Some of the largest challenges in connecting a patient’s health status to the genomic data at hand are due to the lack of an aggregated summary of published research data. This is an area that is ideally suited to the application of AI methods such as Large Language Models (LLMs) even though few clinical applications of such LLMs are in common use today because of the limited coverage that existing models have, and the lack of knowledge around the sensitivity and specificity of LLMs in a clinical setting.
LLMs that can interpolate from aggregated research data should perform better than LLMs that are extrapolating results from a data corpus. General purpose LLMs might also suffer from confounding observations due to a lack of topical or disease focus. In short, while the applications of LLMs to clinically interpret a patient’s genomic information hold promise, the field lacks a rigorous and objective framework to assess the state-of-the-art.
The development of PhenoPackets¹ has provided an opportunity to construct a necessary and objective framework to evaluate different variant ranking and interpretation methods to assess their “clinical” performance. PhenoPackets catalog known genomic mutations that have been associated with disease conditions observed in patients; these mutations can be seeded into virtual genome-wide allelic profiles that are constructed from a healthy cohort such as 1KGP² to create virtual patients with a known disease and the disease’s known genomic variant.
This framework of “diseased” virtual patients can be used to assess a variant ranking method’s ability to identify disease within a patient (sensitivity) and to identify the disease-causing mutation within the genomic data of the patient (specificity). Since many approaches typically return a rank ordered list of variants it is likely that the “specificity” should be evaluated using the top ranked variant, within the top five variants, etc., for a large enough cohort of virtual patients to gather statistical representations of performance for comparative purposes.

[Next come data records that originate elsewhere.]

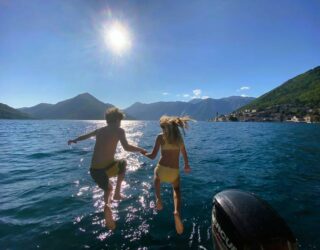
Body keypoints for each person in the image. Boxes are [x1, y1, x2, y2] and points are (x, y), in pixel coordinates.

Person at [68, 107, 147, 230]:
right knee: (123, 163)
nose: (120, 123)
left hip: (94, 170)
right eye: (120, 121)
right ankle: (117, 193)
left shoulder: (99, 130)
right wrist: (140, 149)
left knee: (107, 188)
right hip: (107, 168)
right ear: (116, 120)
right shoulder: (119, 130)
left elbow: (85, 136)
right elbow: (126, 147)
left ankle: (107, 205)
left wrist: (74, 140)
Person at [143, 115, 192, 234]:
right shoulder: (179, 138)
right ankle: (176, 211)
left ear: (164, 127)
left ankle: (158, 198)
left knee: (156, 176)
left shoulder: (160, 137)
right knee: (176, 190)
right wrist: (186, 165)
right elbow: (184, 154)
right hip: (174, 172)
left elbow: (153, 156)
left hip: (162, 169)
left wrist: (144, 153)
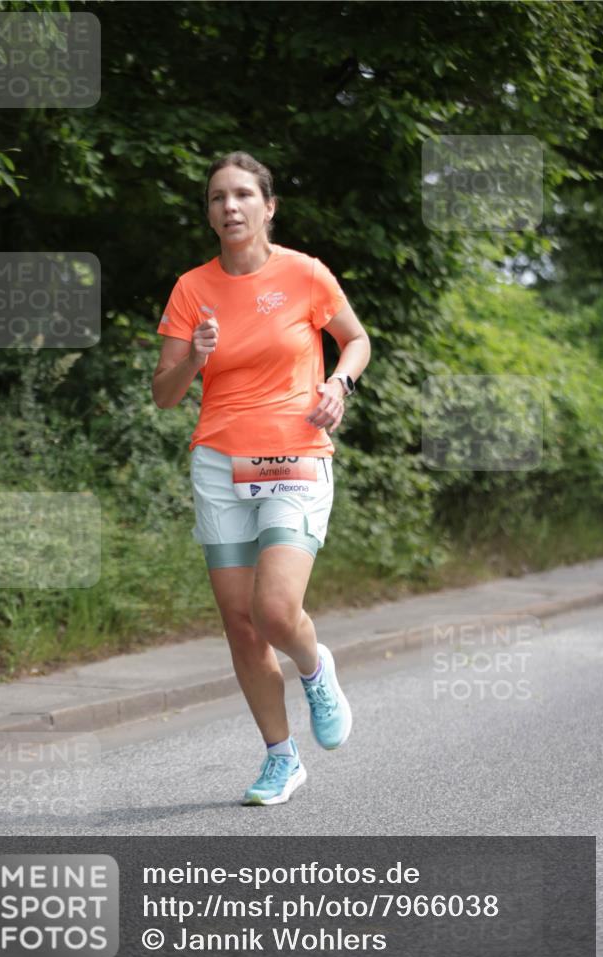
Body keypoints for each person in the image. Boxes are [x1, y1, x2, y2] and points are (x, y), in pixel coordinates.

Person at [153, 151, 371, 805]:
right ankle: (281, 758)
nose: (230, 206)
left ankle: (314, 666)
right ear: (209, 213)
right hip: (220, 464)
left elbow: (356, 340)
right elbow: (164, 394)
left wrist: (339, 384)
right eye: (217, 197)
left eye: (243, 194)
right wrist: (193, 358)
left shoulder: (304, 274)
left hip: (295, 455)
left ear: (268, 206)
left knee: (273, 610)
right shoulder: (191, 289)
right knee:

This PhenoPacket-derived evaluation framework was recently used to evaluate the performance of the InheriNext® system from Compass Bioinformatics and four publicly available systems in common use. The results³ reveal that InheriNext’s ranking algorithm led the way with sensitivities for the top variant, top 5 variants, and top 10 variants of 84.6%, 95.0%, and 98.6%, respectively. Importantly, the time required to receive this quality of result from each raw exome sequencing data was ~5 minutes.
From here, interpretation of the top ranked variants is an area where LLMs can be used to evaluate these variants within the context of a patient’s presentation. The use of LLMs is critical in converting these ranked variants into useful variant interpretations that can help guide disease diagnosis and treatment.
While LLMs are already able to produce useful results for variant interpretation, there are many areas of potential improvement in the application of AI methods broadly, and LLMs specifically, to address the clinical interpretation challenges in genomic medicine. One opportunity for improvement involves the integration of LLMs with ranking methods to maintain very high sensitivity in the top ranked variant (or even the top 3 variants) rather than the top 5 or top 10 variants. A more succinct result would simplify clinical application.
Another advance would be to use patient presentation to select a more focused LLM that considers a patient’s medical context to help diagnose subtle differences in the course of disease that could influence therapy decisions.
An additional improvement would leverage a patient’s genetic ethnicity to focus an LLM around those factors known to be specifically relevant within specific ethnicities and not others. This would continue to remove the historic bias in clinical knowledge that has been derived primarily from European populations. It is fortunate that these are all directions of ongoing research and development in the broader field of AI being applied to improve the many applications of genomic medicine. We should anticipate and encourage the ongoing work by all groups working to improve AI’s impact on genomic medicine.
¹ Danis, D., et al. (2025). A corpus of GA4GH Phenopackets: Case-level phenotyping for genomic diagnostics and discovery. Human Genetics and Genomics Advances, 6(1), 100371.
² https://en.wikipedia.org/wiki/1000_Genomes_Project
³ Preprint: Chang, Ju-Yuan, et al. Evaluating a Standard Benchmark for Gene Prioritization: The InheriNext® Algorithm’s Integration of Genomic and Phenotypic Information. bioRxiv (2025): 2025-02.